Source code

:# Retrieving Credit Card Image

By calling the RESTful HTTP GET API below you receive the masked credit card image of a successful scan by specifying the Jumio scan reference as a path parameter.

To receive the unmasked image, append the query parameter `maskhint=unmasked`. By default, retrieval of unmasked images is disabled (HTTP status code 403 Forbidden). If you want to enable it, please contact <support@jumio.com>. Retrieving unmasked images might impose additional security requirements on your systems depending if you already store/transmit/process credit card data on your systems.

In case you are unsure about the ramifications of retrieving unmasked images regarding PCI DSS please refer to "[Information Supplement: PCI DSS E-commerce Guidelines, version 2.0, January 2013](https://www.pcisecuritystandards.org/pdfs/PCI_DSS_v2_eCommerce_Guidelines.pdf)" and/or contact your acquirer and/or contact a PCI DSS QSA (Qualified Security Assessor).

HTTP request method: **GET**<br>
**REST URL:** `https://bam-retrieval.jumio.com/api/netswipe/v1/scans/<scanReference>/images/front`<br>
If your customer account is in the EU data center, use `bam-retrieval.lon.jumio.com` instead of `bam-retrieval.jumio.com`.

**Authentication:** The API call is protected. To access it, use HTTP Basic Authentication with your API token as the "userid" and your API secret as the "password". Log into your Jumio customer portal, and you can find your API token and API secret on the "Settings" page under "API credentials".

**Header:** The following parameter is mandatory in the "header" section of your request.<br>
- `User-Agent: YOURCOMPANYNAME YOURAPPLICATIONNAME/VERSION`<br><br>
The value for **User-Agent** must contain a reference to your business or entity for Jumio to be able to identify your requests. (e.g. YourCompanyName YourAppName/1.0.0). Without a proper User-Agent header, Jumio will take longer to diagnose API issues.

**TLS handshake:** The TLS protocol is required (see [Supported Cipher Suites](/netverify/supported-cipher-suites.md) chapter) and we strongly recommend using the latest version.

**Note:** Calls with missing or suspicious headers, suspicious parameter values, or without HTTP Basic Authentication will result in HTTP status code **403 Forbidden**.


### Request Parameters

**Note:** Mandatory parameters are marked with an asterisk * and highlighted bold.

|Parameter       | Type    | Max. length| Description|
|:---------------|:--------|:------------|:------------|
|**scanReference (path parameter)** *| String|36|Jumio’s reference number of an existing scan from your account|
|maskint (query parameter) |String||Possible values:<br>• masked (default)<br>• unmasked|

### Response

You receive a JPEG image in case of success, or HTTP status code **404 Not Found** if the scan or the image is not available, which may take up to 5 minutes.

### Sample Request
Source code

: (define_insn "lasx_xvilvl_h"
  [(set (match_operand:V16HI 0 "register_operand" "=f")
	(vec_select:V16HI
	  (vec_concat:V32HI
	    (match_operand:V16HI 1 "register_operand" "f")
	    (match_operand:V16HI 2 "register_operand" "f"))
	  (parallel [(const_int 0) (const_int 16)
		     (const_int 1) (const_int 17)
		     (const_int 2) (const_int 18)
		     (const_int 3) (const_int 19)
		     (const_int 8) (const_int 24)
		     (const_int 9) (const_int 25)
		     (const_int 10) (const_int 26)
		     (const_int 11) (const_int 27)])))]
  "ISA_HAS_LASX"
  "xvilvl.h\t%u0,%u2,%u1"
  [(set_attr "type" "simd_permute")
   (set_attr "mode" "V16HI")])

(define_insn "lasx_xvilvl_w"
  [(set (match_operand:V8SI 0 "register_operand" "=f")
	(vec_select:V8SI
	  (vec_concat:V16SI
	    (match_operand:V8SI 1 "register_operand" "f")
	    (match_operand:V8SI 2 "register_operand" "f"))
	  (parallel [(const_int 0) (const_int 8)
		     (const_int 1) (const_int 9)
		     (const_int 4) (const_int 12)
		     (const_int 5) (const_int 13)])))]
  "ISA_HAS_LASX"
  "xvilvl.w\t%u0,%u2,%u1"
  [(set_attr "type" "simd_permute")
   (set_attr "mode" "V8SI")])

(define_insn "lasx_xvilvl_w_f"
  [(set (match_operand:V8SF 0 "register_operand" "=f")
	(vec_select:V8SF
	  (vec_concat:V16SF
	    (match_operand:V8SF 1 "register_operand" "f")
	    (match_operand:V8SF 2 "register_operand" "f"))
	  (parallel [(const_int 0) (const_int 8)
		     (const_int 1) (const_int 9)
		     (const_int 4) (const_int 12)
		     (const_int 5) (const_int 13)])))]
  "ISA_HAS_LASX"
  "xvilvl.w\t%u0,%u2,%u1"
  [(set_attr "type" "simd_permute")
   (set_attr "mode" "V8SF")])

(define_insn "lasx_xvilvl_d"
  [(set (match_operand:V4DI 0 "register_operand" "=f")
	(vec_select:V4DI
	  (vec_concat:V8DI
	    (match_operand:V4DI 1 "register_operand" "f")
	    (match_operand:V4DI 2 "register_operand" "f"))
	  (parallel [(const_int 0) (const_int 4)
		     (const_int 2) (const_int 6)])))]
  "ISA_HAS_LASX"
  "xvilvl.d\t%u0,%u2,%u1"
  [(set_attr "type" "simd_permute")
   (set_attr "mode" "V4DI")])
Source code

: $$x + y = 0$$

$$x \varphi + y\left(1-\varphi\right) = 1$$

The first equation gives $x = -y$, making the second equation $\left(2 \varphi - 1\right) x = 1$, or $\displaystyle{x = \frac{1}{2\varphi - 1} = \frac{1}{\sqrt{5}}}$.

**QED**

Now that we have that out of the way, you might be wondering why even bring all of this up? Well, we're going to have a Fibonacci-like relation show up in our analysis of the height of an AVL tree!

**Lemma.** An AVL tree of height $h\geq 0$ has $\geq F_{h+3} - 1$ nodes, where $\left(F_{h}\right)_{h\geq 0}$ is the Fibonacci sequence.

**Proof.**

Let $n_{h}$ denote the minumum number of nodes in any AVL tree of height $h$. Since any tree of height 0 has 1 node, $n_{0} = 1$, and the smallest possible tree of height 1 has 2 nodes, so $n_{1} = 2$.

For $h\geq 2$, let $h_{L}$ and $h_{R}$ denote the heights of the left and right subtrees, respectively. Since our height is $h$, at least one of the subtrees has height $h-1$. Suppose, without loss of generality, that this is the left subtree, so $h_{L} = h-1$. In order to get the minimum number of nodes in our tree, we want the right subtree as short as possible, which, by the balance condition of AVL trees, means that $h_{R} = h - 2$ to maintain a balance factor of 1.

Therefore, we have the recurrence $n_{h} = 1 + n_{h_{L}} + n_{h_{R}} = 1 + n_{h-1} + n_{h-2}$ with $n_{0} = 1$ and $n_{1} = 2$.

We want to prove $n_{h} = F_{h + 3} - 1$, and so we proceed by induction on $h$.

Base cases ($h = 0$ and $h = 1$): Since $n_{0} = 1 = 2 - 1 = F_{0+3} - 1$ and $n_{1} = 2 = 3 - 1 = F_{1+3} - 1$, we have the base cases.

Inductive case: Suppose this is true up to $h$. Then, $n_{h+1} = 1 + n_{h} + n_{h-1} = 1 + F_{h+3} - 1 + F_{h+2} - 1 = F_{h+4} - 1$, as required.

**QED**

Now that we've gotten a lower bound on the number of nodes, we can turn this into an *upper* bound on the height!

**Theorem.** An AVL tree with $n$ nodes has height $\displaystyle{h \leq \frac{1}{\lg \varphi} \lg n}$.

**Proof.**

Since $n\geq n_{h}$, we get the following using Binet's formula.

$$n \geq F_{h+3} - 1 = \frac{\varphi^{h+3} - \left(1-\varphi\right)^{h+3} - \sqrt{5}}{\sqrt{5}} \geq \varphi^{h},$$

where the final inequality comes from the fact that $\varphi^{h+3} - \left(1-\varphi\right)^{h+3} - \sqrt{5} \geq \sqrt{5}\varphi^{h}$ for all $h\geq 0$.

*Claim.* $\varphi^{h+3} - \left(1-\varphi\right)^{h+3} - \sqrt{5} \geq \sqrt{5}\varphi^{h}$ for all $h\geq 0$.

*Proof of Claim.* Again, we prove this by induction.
#####
→ Exercise prompt
Copy the stretch from the start of the records through the line containing "In case you", renaming "scan reference" to "scan ID" and leaving everything else unchanged.

→ Answer section
Source code

:# Retrieving Credit Card Image

By calling the RESTful HTTP GET API below you receive the masked credit card image of a successful scan by specifying the Jumio scan ID as a path parameter.

To receive the unmasked image, append the query parameter `maskhint=unmasked`. By default, retrieval of unmasked images is disabled (HTTP status code 403 Forbidden). If you want to enable it, please contact <support@jumio.com>. Retrieving unmasked images might impose additional security requirements on your systems depending if you already store/transmit/process credit card data on your systems.

In case you are unsure about the ramifications of retrieving unmasked images regarding PCI DSS please refer to "[Information Supplement: PCI DSS E-commerce Guidelines, version 2.0, January 2013](https://www.pcisecuritystandards.org/pdfs/PCI_DSS_v2_eCommerce_Guidelines.pdf)" and/or contact your acquirer and/or contact a PCI DSS QSA (Qualified Security Assessor).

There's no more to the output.